Independence Monument overlook is the next stop. This stop offers the iconic view of Independence Monument that is so much the staple of the Fruita and Grand Junction community. This stop also talks about how John Otto began the tradition of climbing the monolith and how he carved footholds into the rock to assist climbing. You can still see the footholds from this viewpoint.
Ottos Trail is just down the road and includes an easy .5 mile walk to great views of Independence Monument and Monument Canyon below.
The visitors’ center is the next stop. They are open 9am-5pm during the summer and access to free with the park pass. The center offers a nice souvenir shop and a newly remodeled museum complete with a short movie about the Monument. The Canyon Rim Trail begins or ends right at the back door of the center.
Across from the visitors center is the Alcove Nature Trail which unfortunately during my visit was closed for remodel. It was a great little learning trail the last time I was on it. This is also the lower trail head for the Black Ridge trail as well.
After the visitors center is the Saddle Horn campground. There are about 80 campsites with the majority of them being on a 1st come 1st served basis. There is a section that allows reservations. Campsites are $20 a night. There are some really nice picnic only areas around the campground also. The Canyon Rim trail also begins or ends here too. You can also sit under the Book Cliffs Shelter which offers fabulous views of Wedding Canyon, Monument Canyon, the Book Cliffs and the Grand Valley.
Leaving the Saddle Horn campground will find your next stop at the Fruita Canyon overlook. This is a neat place to look into Fruita Canyon and see the road you will be going down and also see Balanced Rock from a higher view.
Distant View is the next small pull off that offers some nice views of the valley as well as a great view of the Grand Mesa.
Historic Trail is just down the road and at the beginning of the pronounced descent into Fruita Canyon. The Historic Trail overlook talks about the Fruita Dugway across the canyon which was used by ranchers to herd their cattle up the Monument and onto Glade Park.

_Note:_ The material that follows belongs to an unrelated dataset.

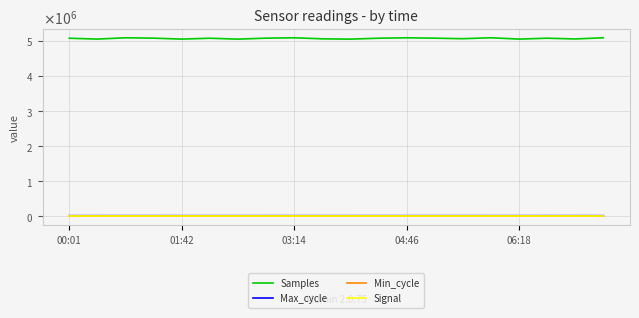

Reading left to right, transcribe all the data shown in this chart.

Samples: 5074783	5050748	5087843	5077117	5050748	5074783	5049359	5077347	5087498	5058032	5049339	5075348	5087004	5076649	5061721	5088380	5050573	5075526	5054214	5087860
Max_cycle: 20057	20046	20545	20114	20046	20057	20057	20052	20107	20066	20092	20511	20059	20107	20103	20056	20081	20821	20076	20138
Min_cycle: 28	28	28	28	28	28	28	28	28	28	28	28	28	28	28	28	28	28	28	28
Signal: -62	-62	-62	-61	-62	-62	-62	-62	-63	-63	-62	-62	-62	-62	-62	-63	-62	-62	-63	-63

After passing through the last two tunnels you come to Balance Rock. This is of course a huge boulder balanced upon a small pedestal. It also talks about the local geology of the area. The Fruita Canyon area also offers great opportunities to spot bighorn sheep which often time graze just a few feet from the road.
The last stop is the Redlands View. This stop talks about the Redlands Fault that runs along the face of the Monument. From here it’s a short descent down the rest of the way and out the “West” entrance.
At the stop sign you can either turn left and visit the Dinosaur Journey Museum or explore the surrounding area around Fruita or turn right and follow Broadway through Redlands Mesa and back into Grand Junction.
The Colorado National Monument is a fantastic place to spend either a day or days and camp, hike and explore all it has to offer.